Start of Excerpted passage

0x5n (where 0<=n<=b): a blob string containing n bytes is followed
0x5c: an unsigned 8-bit integer is followed, representing the nearest previous blob string with this DJB Hash value.
0x5d: an unsigned 16-bit integer and a blob string containing that amount of bytes is followed
0x5e: an unsigned 8-bit integer and a blob string containing that amount of bytes is followed
0x5f: a positive variable length integer and a blob string containing that amount of bytes is followed

Hashtable refresher:

Hashtable refresher is an array of string that can be transferred before the value or inside arrays or objects. It does not produce any values but forces the build of a hashtable that can be used with 0x3c or 0x5c.

Normally hashtable referesher is not useful since the hashtable is built during the first occurence of a string, however it is useful if there is a persistent connection exchanging continuous JKSN stream.

There are two hashtables with size 256, one for text strings (UTF-16, UTF-8), the other for blob strings.

0x70: clear the hashtable
0x7n (where 1<=n<=c): an array of string containing n strings is followed
0x7d: an unsigned 16-bit integer and an array of string containing that amount of strings is followed
0x7e: an unsigned 8-bit integer and an array of string containing that amount of strings is followed
0x7f: a positive variable length integer and an array of string containing that amount of strings is followed

Arrays:

Items are nested layers of control bytes and data bytes.

0x8n (where 0<=n<=c): an array containing n items is followed
0x8d: an unsigned 16-bit integer and an array containing that amount of items is followed
0x8e: an unsigned 8-bit integer and an array containing that amount of items is followed
0x8f: a positive variable length integer and an array containing that amount of items is followed

Objects:

0x9n (where 0<=n<=c): an object containing n string-item pairs is followed
0x9d: an unsigned 16-bit integer and an object containing that amount of string-item pairs is followed
0x9e: an unsigned 8-bit integer and an object containing that amount of string-item pairs is followed
0x9f: a positive variable length integer and an object containing that amount of string-item pairs is followed

Row-col swapped arrays:

0xa0: "unspecified", used to skip columns that are not specified
0xan (where 1<=n<=c): a row-col swapped array containing n columns is followed
0xad: an unsigned 16-bit integer and a row-col swapped array containing that amount of columns is followed
0xae: an unsigned 8-bit integer and a row-col swapped array containing that amount of columns is followed
0xaf: a positive variable length integer and a row-col swapped array containing that amount of columns is followed

Lengthless arrays:

A lengthless array can be used when the length of the array is unknown before transmission.

End of Excerpted passage

**Task description:**
Answer these from the JKSN format excerpt:
(a) How many hashtables are there, and what size is each?
(b) What does the control byte 0x70 do?
(c) Among the row-col swapped arrays, what is 0xa0 used for?

Start of Data

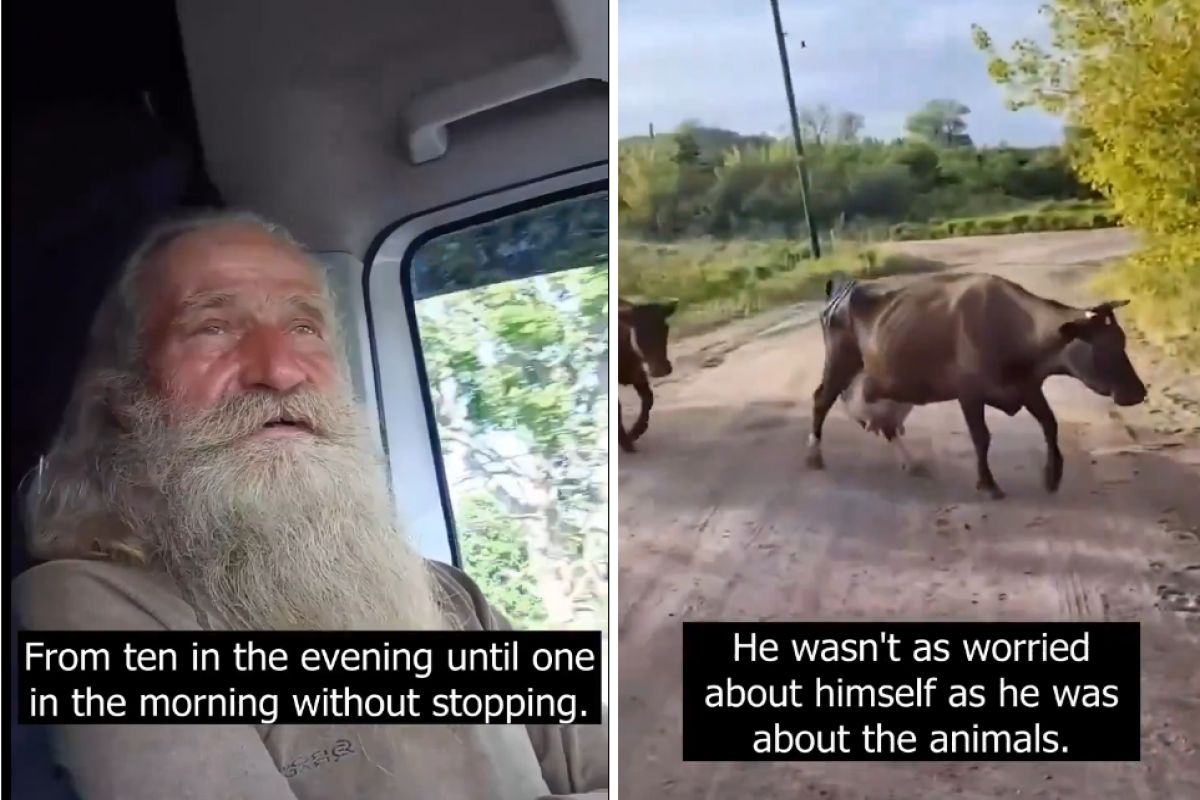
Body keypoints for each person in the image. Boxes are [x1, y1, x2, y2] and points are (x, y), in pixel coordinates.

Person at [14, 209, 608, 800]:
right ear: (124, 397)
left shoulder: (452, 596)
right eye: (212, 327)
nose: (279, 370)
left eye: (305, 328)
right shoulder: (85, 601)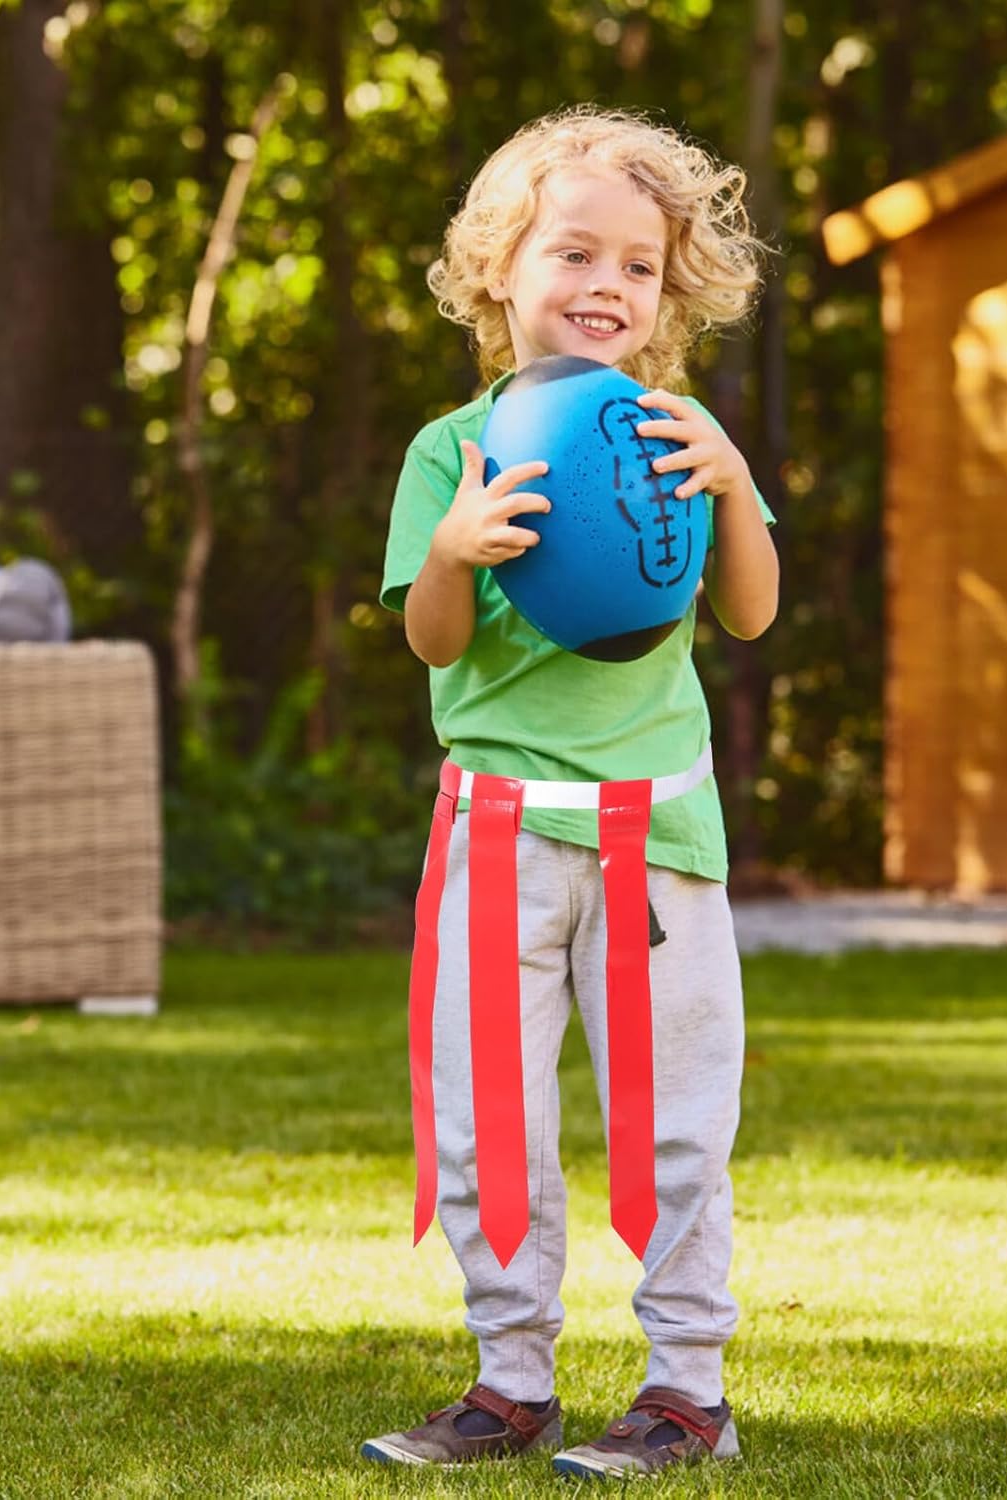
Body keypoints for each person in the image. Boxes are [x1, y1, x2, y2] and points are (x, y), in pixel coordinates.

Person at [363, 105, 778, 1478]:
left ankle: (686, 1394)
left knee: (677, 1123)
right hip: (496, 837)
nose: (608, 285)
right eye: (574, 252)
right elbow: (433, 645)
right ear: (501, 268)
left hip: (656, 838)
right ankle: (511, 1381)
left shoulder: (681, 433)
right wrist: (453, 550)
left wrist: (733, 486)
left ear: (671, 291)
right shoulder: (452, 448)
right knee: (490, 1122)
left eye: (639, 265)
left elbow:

End of Data

**Answer to the problem:**
(a) There are two hashtables, each of size 256: one for text strings (UTF-16, UTF-8) and one for blob strings.
(b) It clears the hashtable.
(c) It means "unspecified" and is used to skip columns that are not specified.